* [AIM OF THE TASK]:
Please repeat the items starting at the line containing "list El 1 se" and ending at the line containing "list Cada número", swapping "casilla" for "celda" and leaving everything else unchanged.

[Recorded data]
- - -

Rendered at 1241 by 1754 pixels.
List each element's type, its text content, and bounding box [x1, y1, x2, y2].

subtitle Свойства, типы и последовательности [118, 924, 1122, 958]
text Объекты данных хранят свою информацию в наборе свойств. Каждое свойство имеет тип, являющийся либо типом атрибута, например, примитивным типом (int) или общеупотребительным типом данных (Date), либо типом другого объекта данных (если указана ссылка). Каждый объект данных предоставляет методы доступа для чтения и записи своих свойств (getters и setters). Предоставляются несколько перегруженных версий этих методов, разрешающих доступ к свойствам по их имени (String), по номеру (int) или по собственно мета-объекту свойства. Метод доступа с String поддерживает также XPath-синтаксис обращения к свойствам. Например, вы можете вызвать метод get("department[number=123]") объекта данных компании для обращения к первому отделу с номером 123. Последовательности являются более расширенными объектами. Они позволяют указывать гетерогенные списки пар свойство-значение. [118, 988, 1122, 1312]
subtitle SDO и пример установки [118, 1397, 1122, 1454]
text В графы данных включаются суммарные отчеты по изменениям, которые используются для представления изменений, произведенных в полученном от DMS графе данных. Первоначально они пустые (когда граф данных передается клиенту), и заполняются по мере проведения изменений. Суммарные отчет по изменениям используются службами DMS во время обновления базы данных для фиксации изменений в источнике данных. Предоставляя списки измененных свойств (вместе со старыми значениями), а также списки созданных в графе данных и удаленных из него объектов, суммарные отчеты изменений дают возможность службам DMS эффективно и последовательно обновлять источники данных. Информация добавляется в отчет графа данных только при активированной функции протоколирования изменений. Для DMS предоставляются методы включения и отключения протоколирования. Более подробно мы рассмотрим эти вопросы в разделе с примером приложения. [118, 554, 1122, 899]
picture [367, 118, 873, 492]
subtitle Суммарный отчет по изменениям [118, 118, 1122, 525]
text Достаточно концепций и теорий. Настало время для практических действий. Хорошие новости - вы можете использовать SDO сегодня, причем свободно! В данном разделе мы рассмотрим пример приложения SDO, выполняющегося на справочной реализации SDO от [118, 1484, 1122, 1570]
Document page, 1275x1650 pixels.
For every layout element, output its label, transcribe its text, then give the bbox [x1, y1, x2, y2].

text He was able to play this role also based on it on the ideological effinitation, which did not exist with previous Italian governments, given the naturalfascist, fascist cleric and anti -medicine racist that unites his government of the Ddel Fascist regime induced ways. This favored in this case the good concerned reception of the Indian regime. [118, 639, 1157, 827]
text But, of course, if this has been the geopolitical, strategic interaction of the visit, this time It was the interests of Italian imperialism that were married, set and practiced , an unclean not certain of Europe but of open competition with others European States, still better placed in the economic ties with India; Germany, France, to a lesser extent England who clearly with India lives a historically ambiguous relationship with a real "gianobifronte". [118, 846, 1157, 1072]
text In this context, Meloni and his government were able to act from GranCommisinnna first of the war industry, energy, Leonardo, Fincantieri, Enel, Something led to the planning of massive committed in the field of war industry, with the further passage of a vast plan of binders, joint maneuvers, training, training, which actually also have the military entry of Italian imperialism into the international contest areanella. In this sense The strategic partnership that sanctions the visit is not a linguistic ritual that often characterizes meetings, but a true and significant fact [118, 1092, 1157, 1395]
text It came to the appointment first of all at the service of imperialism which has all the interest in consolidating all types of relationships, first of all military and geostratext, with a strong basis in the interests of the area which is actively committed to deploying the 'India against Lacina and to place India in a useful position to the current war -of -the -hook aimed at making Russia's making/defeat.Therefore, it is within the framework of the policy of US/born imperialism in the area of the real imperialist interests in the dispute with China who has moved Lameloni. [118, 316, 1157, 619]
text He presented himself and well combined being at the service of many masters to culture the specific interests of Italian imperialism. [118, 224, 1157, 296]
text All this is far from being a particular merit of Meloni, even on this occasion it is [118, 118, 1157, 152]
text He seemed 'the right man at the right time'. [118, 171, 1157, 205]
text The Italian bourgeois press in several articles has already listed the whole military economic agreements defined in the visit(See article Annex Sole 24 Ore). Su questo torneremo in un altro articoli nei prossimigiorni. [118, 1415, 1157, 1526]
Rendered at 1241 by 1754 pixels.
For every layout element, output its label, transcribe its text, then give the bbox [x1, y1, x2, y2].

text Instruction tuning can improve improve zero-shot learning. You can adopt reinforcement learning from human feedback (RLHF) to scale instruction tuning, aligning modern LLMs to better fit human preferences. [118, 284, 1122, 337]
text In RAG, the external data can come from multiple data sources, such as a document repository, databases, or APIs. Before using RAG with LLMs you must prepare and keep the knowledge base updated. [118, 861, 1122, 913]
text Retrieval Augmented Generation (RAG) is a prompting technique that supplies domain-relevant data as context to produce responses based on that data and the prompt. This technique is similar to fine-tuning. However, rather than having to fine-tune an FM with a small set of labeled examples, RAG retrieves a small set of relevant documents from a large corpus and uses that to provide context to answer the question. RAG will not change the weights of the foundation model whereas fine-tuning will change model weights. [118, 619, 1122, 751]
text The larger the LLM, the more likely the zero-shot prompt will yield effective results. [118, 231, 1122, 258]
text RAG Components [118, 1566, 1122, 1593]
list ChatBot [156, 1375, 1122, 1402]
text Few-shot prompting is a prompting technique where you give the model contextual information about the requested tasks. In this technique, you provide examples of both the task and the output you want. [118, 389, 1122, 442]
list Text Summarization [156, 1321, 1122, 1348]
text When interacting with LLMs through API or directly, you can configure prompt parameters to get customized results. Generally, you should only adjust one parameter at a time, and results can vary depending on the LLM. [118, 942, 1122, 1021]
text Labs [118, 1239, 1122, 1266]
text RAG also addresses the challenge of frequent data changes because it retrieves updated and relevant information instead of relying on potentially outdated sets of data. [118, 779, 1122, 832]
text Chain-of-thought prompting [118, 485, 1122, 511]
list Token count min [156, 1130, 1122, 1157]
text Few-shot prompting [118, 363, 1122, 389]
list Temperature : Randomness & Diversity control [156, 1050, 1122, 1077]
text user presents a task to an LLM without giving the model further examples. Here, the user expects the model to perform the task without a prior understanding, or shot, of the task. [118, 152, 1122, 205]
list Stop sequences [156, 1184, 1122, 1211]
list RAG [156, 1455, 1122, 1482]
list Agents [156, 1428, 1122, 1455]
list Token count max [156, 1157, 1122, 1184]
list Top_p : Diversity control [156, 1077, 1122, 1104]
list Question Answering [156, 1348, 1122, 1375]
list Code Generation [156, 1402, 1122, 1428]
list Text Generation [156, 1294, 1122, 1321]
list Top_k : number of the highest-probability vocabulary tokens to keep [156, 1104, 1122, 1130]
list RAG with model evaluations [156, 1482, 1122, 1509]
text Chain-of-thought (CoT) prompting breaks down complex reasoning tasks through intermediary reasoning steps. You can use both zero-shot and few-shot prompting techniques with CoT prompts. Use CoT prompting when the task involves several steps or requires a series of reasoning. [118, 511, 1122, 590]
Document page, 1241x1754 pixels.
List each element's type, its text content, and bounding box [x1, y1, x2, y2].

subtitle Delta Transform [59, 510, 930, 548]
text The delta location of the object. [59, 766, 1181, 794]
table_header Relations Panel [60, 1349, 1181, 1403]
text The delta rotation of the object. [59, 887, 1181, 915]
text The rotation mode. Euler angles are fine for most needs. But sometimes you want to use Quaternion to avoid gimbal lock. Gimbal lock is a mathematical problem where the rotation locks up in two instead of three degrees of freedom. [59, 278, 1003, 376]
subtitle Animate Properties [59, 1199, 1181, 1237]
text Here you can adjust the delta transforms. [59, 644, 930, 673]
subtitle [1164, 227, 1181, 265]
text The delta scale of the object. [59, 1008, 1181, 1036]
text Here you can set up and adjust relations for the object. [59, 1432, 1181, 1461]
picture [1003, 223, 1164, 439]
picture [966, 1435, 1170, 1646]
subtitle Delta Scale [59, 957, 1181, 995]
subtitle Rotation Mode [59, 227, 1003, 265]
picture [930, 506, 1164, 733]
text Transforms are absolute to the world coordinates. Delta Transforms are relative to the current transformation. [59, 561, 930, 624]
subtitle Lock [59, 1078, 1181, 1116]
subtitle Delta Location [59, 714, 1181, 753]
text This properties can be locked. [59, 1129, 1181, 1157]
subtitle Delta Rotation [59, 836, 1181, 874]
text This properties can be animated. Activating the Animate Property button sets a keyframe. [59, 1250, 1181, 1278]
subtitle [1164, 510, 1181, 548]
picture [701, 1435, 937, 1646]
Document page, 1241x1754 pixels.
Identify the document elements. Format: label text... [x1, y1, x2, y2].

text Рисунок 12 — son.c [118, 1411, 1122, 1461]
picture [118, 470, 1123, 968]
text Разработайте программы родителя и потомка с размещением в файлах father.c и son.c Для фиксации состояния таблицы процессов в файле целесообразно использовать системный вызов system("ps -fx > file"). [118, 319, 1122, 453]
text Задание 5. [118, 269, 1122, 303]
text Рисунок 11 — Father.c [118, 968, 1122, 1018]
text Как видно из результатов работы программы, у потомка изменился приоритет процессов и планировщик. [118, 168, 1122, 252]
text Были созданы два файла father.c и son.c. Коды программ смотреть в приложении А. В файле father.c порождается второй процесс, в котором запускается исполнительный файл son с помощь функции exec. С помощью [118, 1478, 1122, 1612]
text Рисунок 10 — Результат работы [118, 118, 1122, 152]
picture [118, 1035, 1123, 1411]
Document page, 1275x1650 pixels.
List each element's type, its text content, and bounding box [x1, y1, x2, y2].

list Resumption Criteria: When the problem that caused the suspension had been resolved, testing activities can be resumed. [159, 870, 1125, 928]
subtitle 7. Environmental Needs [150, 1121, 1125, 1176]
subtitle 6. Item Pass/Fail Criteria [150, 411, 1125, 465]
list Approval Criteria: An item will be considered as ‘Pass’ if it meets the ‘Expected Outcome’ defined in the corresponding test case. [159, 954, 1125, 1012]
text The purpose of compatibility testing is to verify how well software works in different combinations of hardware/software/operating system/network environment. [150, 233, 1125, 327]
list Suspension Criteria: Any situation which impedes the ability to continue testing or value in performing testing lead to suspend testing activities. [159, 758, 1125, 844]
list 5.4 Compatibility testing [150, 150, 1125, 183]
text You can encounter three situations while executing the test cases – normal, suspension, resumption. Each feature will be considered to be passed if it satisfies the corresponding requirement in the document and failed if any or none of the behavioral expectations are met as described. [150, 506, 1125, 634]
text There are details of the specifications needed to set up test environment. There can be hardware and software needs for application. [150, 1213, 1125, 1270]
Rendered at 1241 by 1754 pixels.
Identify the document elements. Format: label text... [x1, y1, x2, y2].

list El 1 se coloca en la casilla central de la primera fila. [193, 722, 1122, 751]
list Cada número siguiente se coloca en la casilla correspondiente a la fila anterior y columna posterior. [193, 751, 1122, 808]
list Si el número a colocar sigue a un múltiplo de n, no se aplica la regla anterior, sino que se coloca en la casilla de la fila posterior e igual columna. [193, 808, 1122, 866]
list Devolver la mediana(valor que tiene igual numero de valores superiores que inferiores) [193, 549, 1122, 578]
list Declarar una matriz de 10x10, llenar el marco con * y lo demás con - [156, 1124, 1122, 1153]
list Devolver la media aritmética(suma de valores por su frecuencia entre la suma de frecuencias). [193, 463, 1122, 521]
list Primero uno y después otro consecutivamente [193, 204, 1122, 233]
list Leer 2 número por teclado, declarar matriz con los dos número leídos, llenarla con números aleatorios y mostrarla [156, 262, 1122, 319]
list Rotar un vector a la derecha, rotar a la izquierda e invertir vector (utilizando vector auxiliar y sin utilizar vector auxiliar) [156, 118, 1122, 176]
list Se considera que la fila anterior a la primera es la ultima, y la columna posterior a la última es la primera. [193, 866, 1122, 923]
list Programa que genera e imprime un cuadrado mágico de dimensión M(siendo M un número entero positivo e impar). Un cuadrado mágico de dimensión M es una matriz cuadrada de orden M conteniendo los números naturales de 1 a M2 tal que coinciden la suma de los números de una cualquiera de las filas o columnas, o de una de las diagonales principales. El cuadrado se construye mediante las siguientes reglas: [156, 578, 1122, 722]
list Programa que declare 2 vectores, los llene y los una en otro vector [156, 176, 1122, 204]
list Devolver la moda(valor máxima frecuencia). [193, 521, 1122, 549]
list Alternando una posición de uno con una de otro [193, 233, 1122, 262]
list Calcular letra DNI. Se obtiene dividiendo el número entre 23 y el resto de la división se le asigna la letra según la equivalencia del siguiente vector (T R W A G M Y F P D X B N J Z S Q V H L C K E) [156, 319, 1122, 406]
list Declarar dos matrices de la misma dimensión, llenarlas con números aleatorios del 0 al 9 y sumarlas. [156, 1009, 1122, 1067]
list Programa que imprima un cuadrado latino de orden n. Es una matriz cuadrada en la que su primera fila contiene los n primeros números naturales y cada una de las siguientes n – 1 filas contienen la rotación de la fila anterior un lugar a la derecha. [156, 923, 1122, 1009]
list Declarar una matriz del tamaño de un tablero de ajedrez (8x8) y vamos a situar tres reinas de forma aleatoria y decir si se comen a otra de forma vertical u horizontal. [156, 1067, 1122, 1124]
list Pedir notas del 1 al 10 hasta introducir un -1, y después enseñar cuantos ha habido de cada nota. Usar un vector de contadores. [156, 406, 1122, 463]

- - -

* [EXERCISE RESULT]:
list El 1 se coloca en la celda central de la primera fila. [193, 722, 1122, 751]
list Cada número siguiente se coloca en la celda correspondiente a la fila anterior y columna posterior. [193, 751, 1122, 808]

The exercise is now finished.